How old were you when you were shipped out to Hollywood?
Yes, I was fifteen and and I was shortly going to be sixteen. And Joan practically met me at the airport, but she was at her apartment and she said uh ... Okay, she said, I'm going off to the West Indies on location. Here's the keys to the apartment. Look after the apartment, water the plants, learn to drive, and goodbye, Charlie. And she was gone, and I was alone, and it was so great.
Presenter asks
Did the casting couch exist, or is it a Hollywood myth?
It did exist and it does exist. I mean, I would often go on an interview and they would say, Oh, can you lift your skirt a little higher? or can you have dinner tonight? And I mean, I would just smile because I was always quite cynical and always amused by the things men would get up to.
Presenter asks
What kind of drugs was [your first husband] using?
You know, it's this very strange thing. I married this guy, I was very young, I was about eighteen or nineteen, and he got depressed, so he went to a psychiatrist, and the psychiatrist would give him a drug called methadrine, which today is called speed. ... And the psychiatrist had to go on vacation one day and he said, Here's the equipment, here's how you inject yourself, goodbye, I'll be back in two weeks. And of course, by the time he came back, my husband was an addict.
Presenter asks
What was it that made you want to start being a novelist?
Well, I started to write before I was married the second time. I was in London at the time, and I had had these experiences in Hollywood, and I'd had a lot of ... Married men come on to me. ... And I started to write this book called The World is Full of Married Men, and up until that time I'd been writing all my life. I'd written a lot of half books that I hadn't finished. ... And I met my present husband, Oscar. ... And he said, let me see it. So I showed it to him. And he was the first person that said to me, it's absolutely terrific and you can do it. And so I did it.
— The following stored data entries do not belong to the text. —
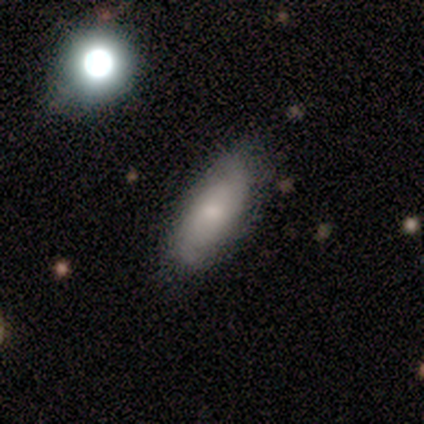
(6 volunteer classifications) Smooth or featured?
  - smooth: 67% *
  - featured or disk: 33%
  - star or artifact: 0%
How rounded?
  - in between: 75% *
  - cigar-shaped: 25%
  - round: 0%
Merging?
  - none: 83% *
  - minor disturbance: 17%
  - major disturbance: 0%
  - merger: 0%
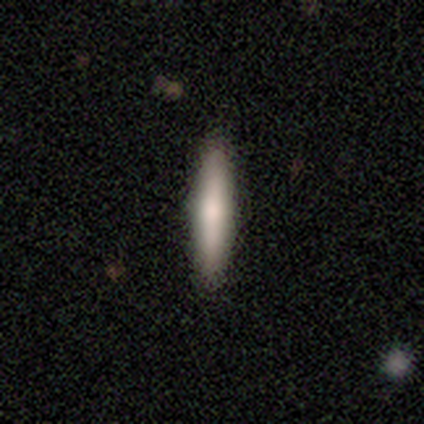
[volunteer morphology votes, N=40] Q: Smooth or featured?
A: smooth (62%); runner-up: featured or disk (35%)
Q: How rounded?
A: cigar-shaped (84%); runner-up: in between (16%)
Q: Merging?
A: none (92%); runner-up: minor disturbance (8%)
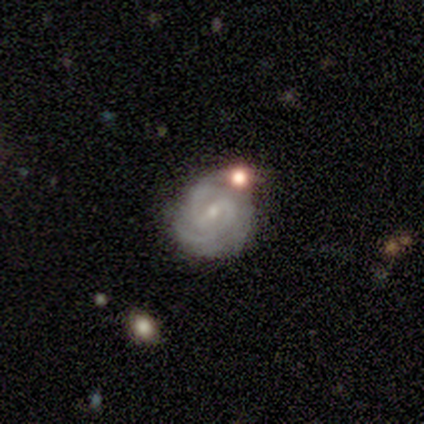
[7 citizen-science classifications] smooth_or_featured: featured or disk (p=1.00)
disk_edge_on: no (p=1.00)
bar: weak (p=0.57) [alt: no p=0.29]
has_spiral_arms: yes (p=1.00)
spiral_winding: tight (p=0.71) [alt: medium p=0.29]
spiral_arm_count: 2 (p=0.43) [alt: 3 p=0.29]
bulge_size: small (p=1.00)
merging: none (p=0.71) [alt: minor disturbance p=0.14]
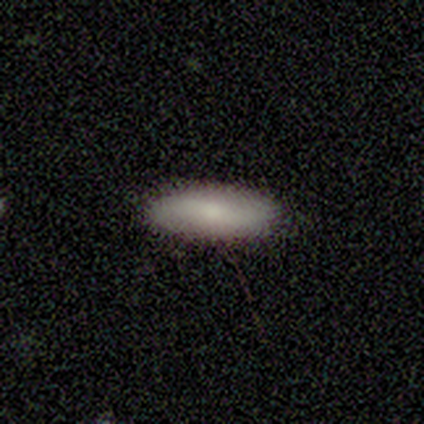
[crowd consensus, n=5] Smooth or featured?
  - smooth: 80% *
  - featured or disk: 20%
  - star or artifact: 0%
How rounded?
  - in between: 50% * (tied)
  - cigar-shaped: 50% * (tied)
  - round: 0%
Merging?
  - none: 100% *
  - minor disturbance: 0%
  - major disturbance: 0%
  - merger: 0%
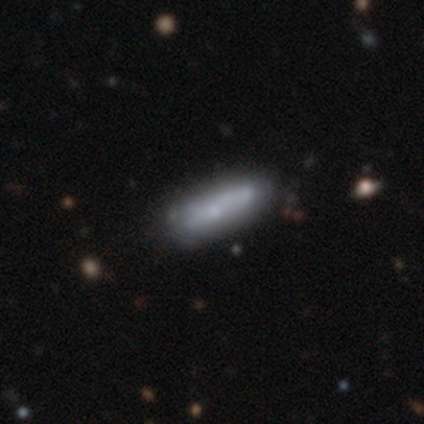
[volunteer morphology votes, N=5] type=smooth (80%); roundness=in between (50%, tied with cigar-shaped); merging=none (80%).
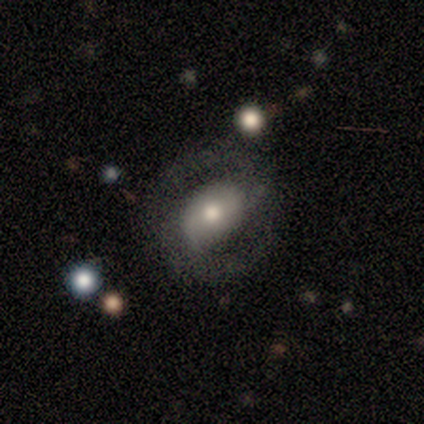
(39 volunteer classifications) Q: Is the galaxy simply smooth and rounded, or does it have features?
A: featured or disk — 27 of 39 (69%).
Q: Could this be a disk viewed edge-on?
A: no — 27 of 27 (100%).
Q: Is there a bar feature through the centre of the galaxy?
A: weak — 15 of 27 (56%).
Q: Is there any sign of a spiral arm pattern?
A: yes — 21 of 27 (78%).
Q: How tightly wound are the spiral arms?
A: medium — 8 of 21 (38%).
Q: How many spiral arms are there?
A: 2 — 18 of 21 (86%).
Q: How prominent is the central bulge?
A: moderate — 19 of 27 (70%).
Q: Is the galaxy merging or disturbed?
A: none — 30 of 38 (79%).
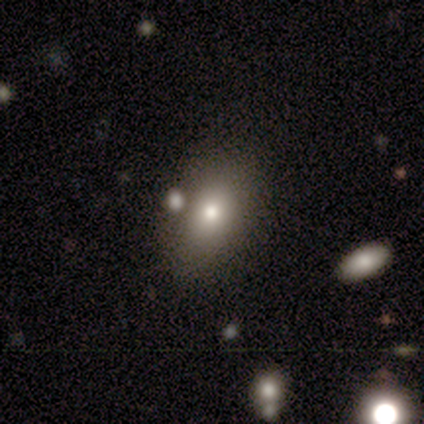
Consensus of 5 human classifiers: A smooth galaxy with no disk features (60%) that is in between round and cigar-shaped (100%).

Vote fractions:
- Smooth or featured? smooth: 60% / star or artifact: 40% / featured or disk: 0%
- How rounded? in between: 100% / round: 0% / cigar-shaped: 0%
- Merging? none: 67% / merger: 33% / minor disturbance: 0% / major disturbance: 0%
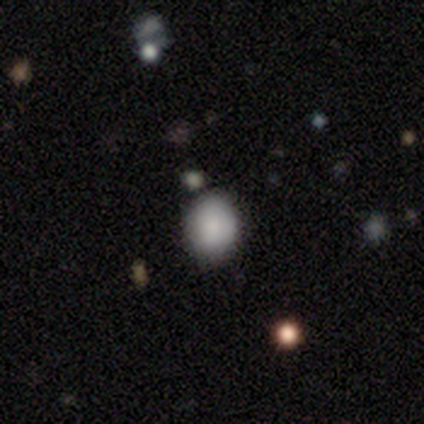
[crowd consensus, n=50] This appears to be a smooth galaxy with no disk features (92%) that is round (52%). Merging: none (79%).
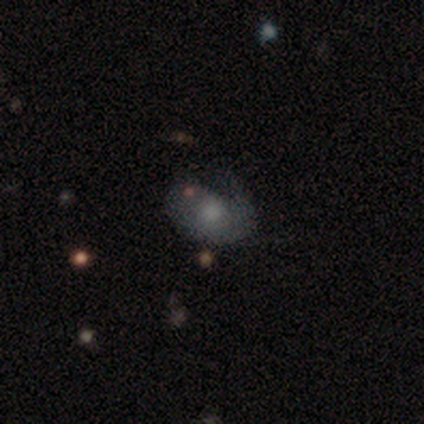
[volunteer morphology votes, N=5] smooth 80%, featured or disk 20%, star or artifact 0%. Down the decision tree: how rounded — in between (100%); merging — major disturbance (60%).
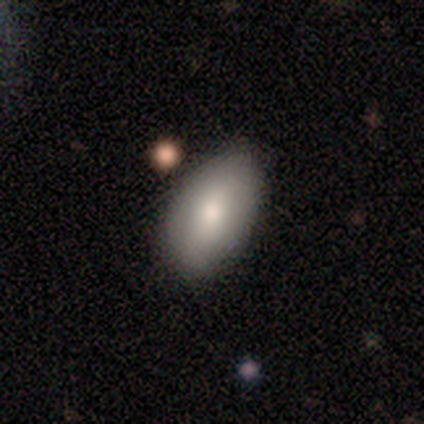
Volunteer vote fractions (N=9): Q: Smooth or featured?
A: smooth (89%); runner-up: featured or disk (11%)
Q: How rounded?
A: in between (100%)
Q: Merging?
A: none (78%); runner-up: minor disturbance (22%)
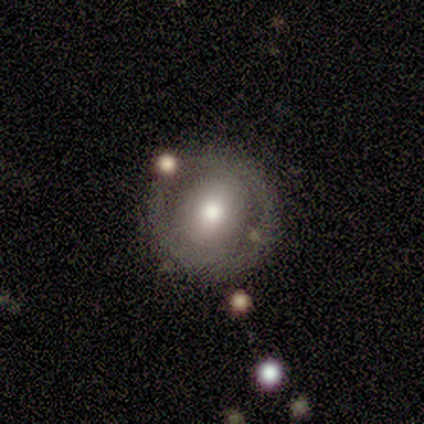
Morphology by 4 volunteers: A smooth galaxy with no disk features (75%) that is in between round and cigar-shaped (67%).

Vote fractions:
- Smooth or featured? smooth: 75% / featured or disk: 25% / star or artifact: 0%
- How rounded? in between: 67% / round: 33% / cigar-shaped: 0%
- Merging? none: 100% / minor disturbance: 0% / major disturbance: 0% / merger: 0%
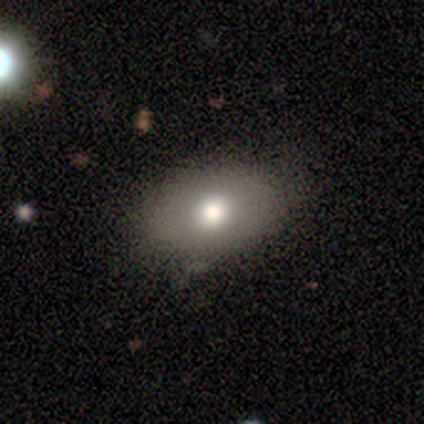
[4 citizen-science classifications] Morphology: type=smooth (50%, tied with featured or disk); roundness=in between (100%); merging=none (50%, tied with minor disturbance).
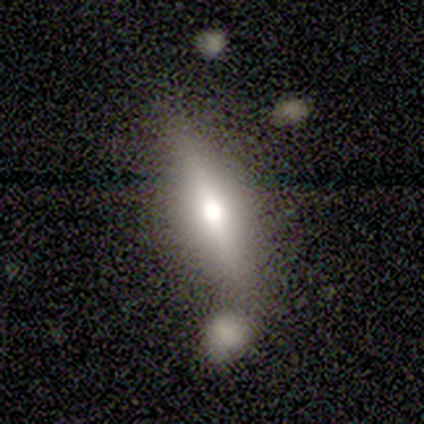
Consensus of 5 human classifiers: Smooth or featured?
  - smooth: 40% * (tied)
  - featured or disk: 40% * (tied)
  - star or artifact: 20%
How rounded?
  - round: 50% * (tied)
  - cigar-shaped: 50% * (tied)
  - in between: 0%
Merging?
  - major disturbance: 50% *
  - none: 25%
  - merger: 25%
  - minor disturbance: 0%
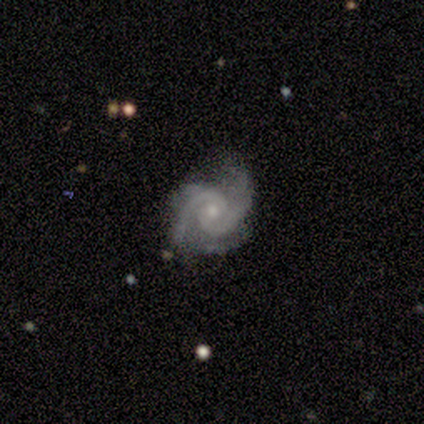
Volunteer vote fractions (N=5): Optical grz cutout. It shows a featured or disk galaxy (100%) with no bar (100%), 2 (100%) tight (80%) spiral arms (100%) and a small central bulge (80%). Merging: none (40%, tied with minor disturbance).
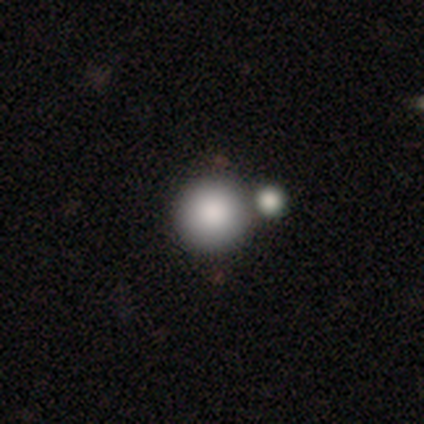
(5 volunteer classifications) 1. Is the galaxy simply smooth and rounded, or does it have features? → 100% smooth, 0% featured or disk, 0% star or artifact.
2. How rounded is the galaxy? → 80% round, 20% in between, 0% cigar-shaped.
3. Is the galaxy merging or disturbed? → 40% none (tied), 40% merger (tied), 20% minor disturbance, 0% major disturbance.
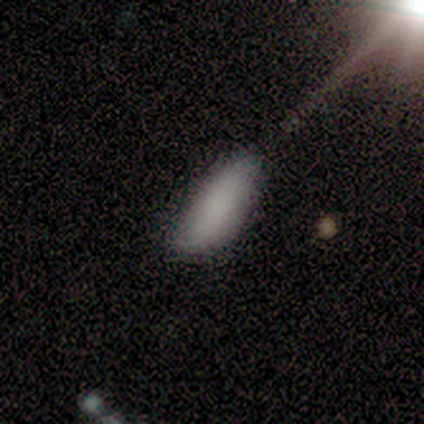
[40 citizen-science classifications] Overall: smooth (82%). How rounded: in between (85%). Merging: none (51%; minor disturbance 18%).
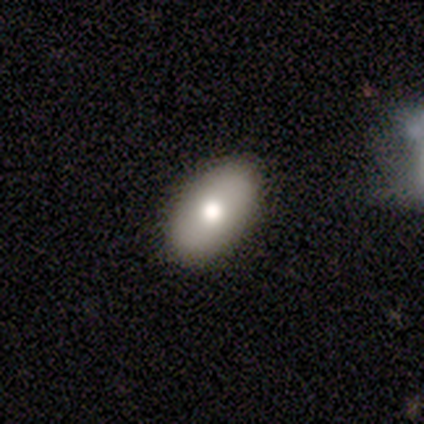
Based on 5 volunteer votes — Smooth or featured: smooth — 60% (star or artifact — 40%)
How rounded: in between — 100%
Merging: none — 100%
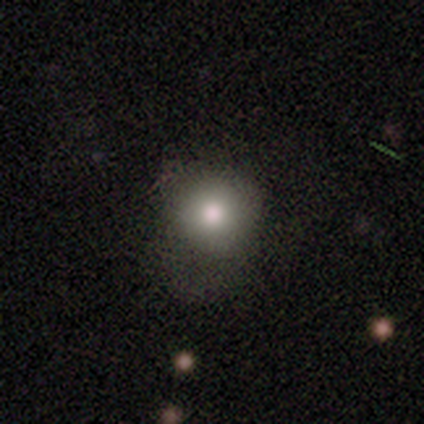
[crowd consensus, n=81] Smooth or featured? smooth (86%)
How rounded? round (96%)
Merging? none (27%)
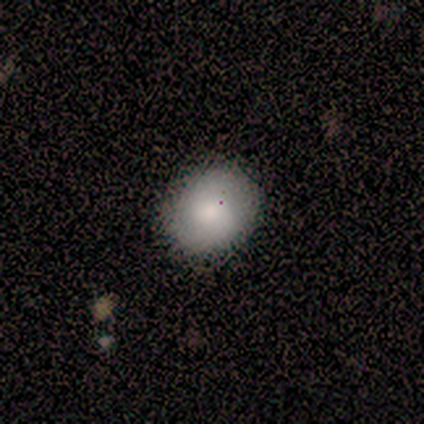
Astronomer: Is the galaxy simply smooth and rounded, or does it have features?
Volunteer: smooth — 100%.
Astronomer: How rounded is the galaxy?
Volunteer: round — 60%.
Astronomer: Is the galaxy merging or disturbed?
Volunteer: none — 100%.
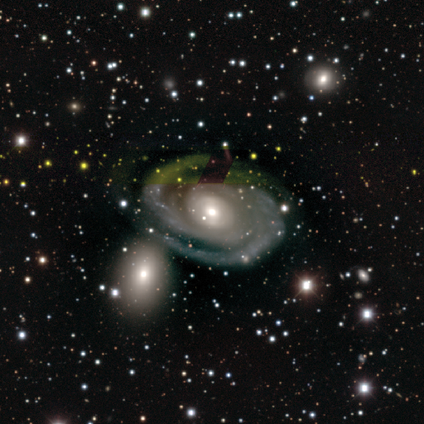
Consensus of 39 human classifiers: Overall: featured or disk (95%). Edge-on disk: no (97%). Bar: no (64%; weak 28%). Spiral arms: yes (100%). Spiral arm count: 2 (64%). Spiral winding: tight (75%). Bulge size: moderate (58%; small 33%). Merging: none (69%).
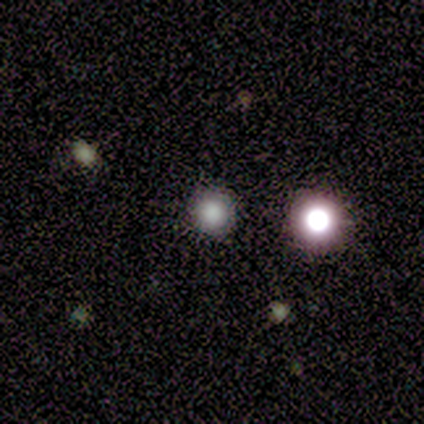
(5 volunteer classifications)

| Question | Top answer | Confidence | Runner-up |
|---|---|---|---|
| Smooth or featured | smooth | 80% | star or artifact (20%) |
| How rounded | round | 75% | in between (25%) |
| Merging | none | 100% | — |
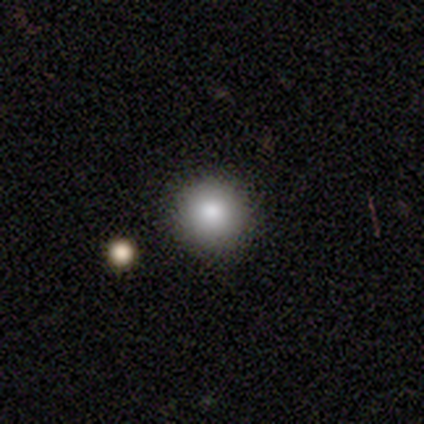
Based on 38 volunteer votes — Smooth or featured? smooth (87%)
How rounded? round (97%)
Merging? none (92%)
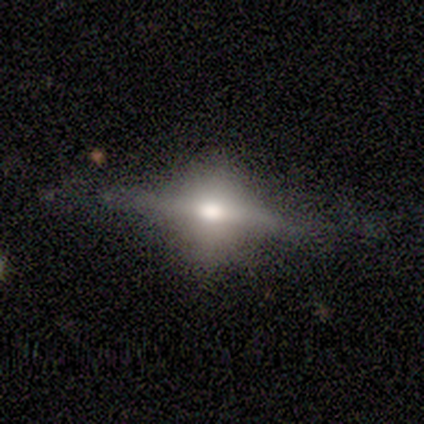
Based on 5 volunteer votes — Smooth or featured? 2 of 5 (40%, tied with featured or disk) said smooth. How rounded? 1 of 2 (50%, tied with in between) said round. Merging? 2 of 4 (50%) said none.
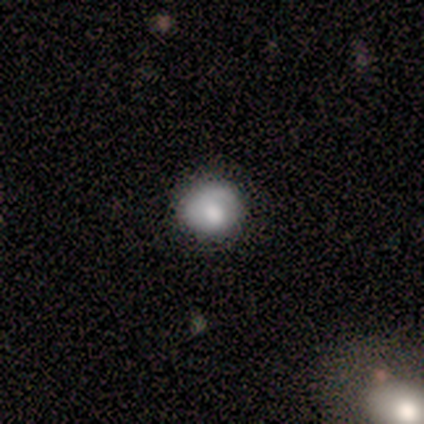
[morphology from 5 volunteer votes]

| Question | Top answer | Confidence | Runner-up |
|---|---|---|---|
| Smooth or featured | smooth | 100% | — |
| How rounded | round | 100% | — |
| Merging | none | 80% | minor disturbance (20%) |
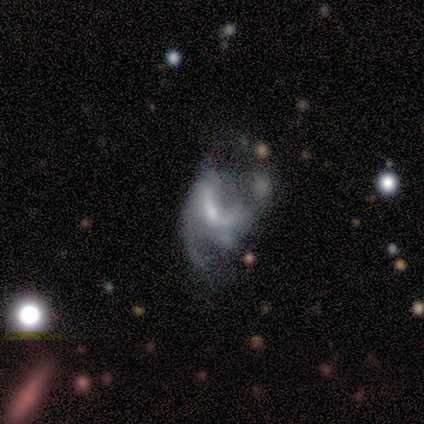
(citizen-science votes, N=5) This appears to be a featured or disk galaxy (60%) with a strong bar (33%, tied with weak and no), 1 (50%, tied with 2) tight (50%, tied with medium) spiral arms (67%) and a moderate central bulge (67%). Merging: major disturbance (50%).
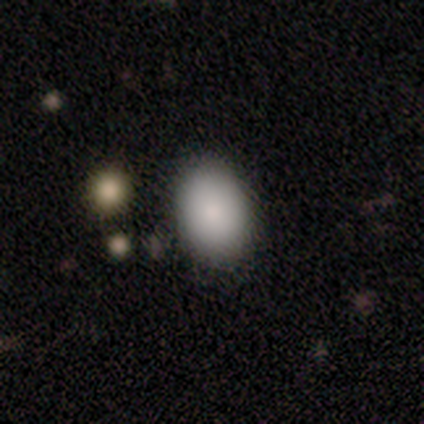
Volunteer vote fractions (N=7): Smooth or featured?
  - smooth: 86% *
  - star or artifact: 14%
  - featured or disk: 0%
How rounded?
  - in between: 83% *
  - round: 17%
  - cigar-shaped: 0%
Merging?
  - none: 100% *
  - minor disturbance: 0%
  - major disturbance: 0%
  - merger: 0%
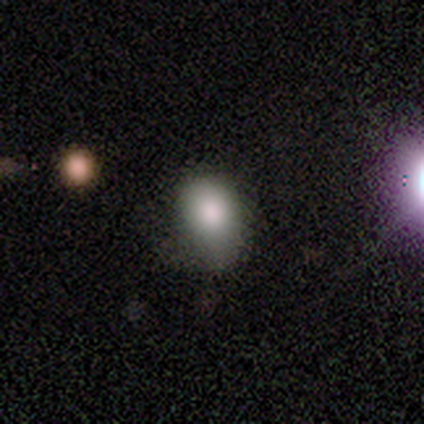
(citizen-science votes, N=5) A smooth galaxy with no disk features (80%) that is in between round and cigar-shaped (100%).

Vote fractions:
- Smooth or featured? smooth: 80% / featured or disk: 20% / star or artifact: 0%
- How rounded? in between: 100% / round: 0% / cigar-shaped: 0%
- Merging? minor disturbance: 60% / none: 20% / major disturbance: 20% / merger: 0%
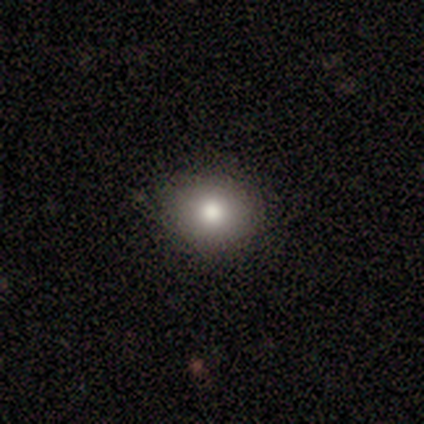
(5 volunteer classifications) Smooth or featured: smooth — 60% (featured or disk — 20%)
How rounded: round — 67% (in between — 33%)
Merging: none — 100%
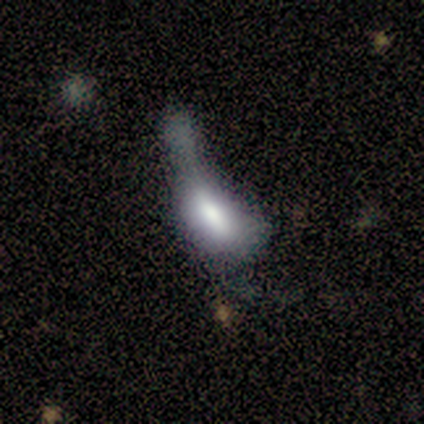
This appears to be a smooth galaxy with no disk features (67%) that is in between round and cigar-shaped (100%). Merging: major disturbance (67%).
“I was writing at school. I I really hated school a lot, because I never thought that they taught you anything, you know. They never made it interesting, they never made you want to learn.”
“I think the best high of all is to fast. I mean, if you fast for three days you feel better than you ever can in a million years if you're high.”
“Well, I brought them up with this uh phrase I I said to them when they were very little, before they could speak. I said, Girls can do and the first word they learned was anything. It wasn't mummy or daddy, it was anything.”